College can be an exciting and challenging time for students. Taking time to maintain your well-being and seek appropriate support can help you achieve your goals and lead a fulfilling life. It can be helpful to remember that we all benefit from assistance and guidance at times, and there are many resources available to support your well-being while you are at Pitt. You are encouraged to visit Thrive@Pitt to learn more about well-being and the many campus resources available to help you thrive.

If you or anyone you know experiences overwhelming academic stress, persistent difficult feelings and/or challenging life events, you are strongly encouraged to seek support. In addition to reaching out to friends and loved ones, consider connecting with a faculty member you trust for assistance connecting to helpful resources.
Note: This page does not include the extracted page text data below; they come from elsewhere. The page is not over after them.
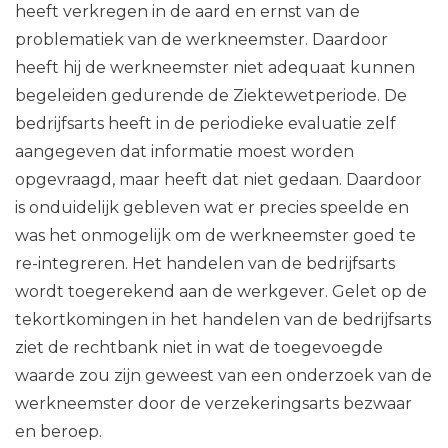
heeft verkregen in de aard en ernst van de
problematiek van de werkneemster. Daardoor
heeft hij de werkneemster niet adequaat kunnen
begeleiden gedurende de Ziektewetperiode. De
bedrijfsarts heeft in de periodieke evaluatie zelf
aangegeven dat informatie moest worden
opgevraagd, maar heeft dat niet gedaan. Daardoor
is onduidelijk gebleven wat er precies speelde en
was het onmogelijk om de werkneemster goed te
re-integreren. Het handelen van de bedrijfsarts
wordt toegerekend aan de werkgever. Gelet op de
tekortkomingen in het handelen van de bedrijfsarts
ziet de rechtbank niet in wat de toegevoegde
waarde zou zijn geweest van een onderzoek van de
werkneemster door de verzekeringsarts bezwaar
en beroep.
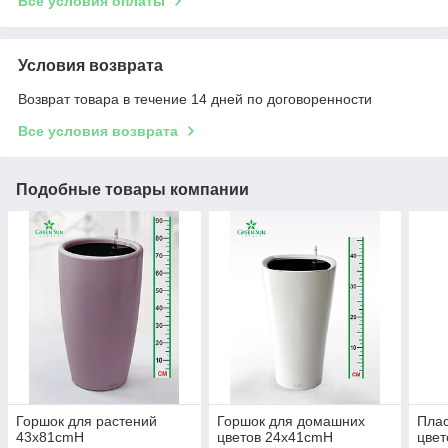
Все условия оплаты
Условия возврата
Возврат товара в течение 14 дней по договоренности
Все условия возврата
Подобные товары компании
Горшок для растений
Горшок для домашних
Плас
43х81cmH
цветов 24x41cmH
цве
The University Counseling Center is also here for you. You can call 412-648-7930 at any time to connect with a clinician. If you or someone you know is feeling suicidal, please call the University Counseling Center at any time at 412-648-7930. You can also contact Resolve Crisis Network at 888-796-8226.

Equity and inclusion

The University of Pittsburgh does not tolerate any form of discrimination, harassment, or retaliation based on disability, race, color, religion, national origin, ancestry, genetic information, marital status, familial status, sex, age, sexual orientation, veteran status or gender identity or other factors as stated in the University’s Title IX policy. The University is committed to taking prompt action to end a hostile environment that interferes with the University’s mission. For more information about policies, procedures, and practices, visit the Civil Rights & Title IX Compliance web page.

I ask that everyone in the class strive to help ensure that other members of this class can learn in a supportive and respectful environment. If there are instances of the aforementioned issues, please contact the Title IX Coordinator, by calling 412-648-7860, or emailing titleixcoordinator@pitt.edu. Reports can also be filed online. You may also choose to report this to a faculty/staff member; they are required to communicate this to the University’s Office of Diversity and Inclusion. If you wish to maintain complete confidentiality, you may also contact the University Counseling Center (412-648-7930).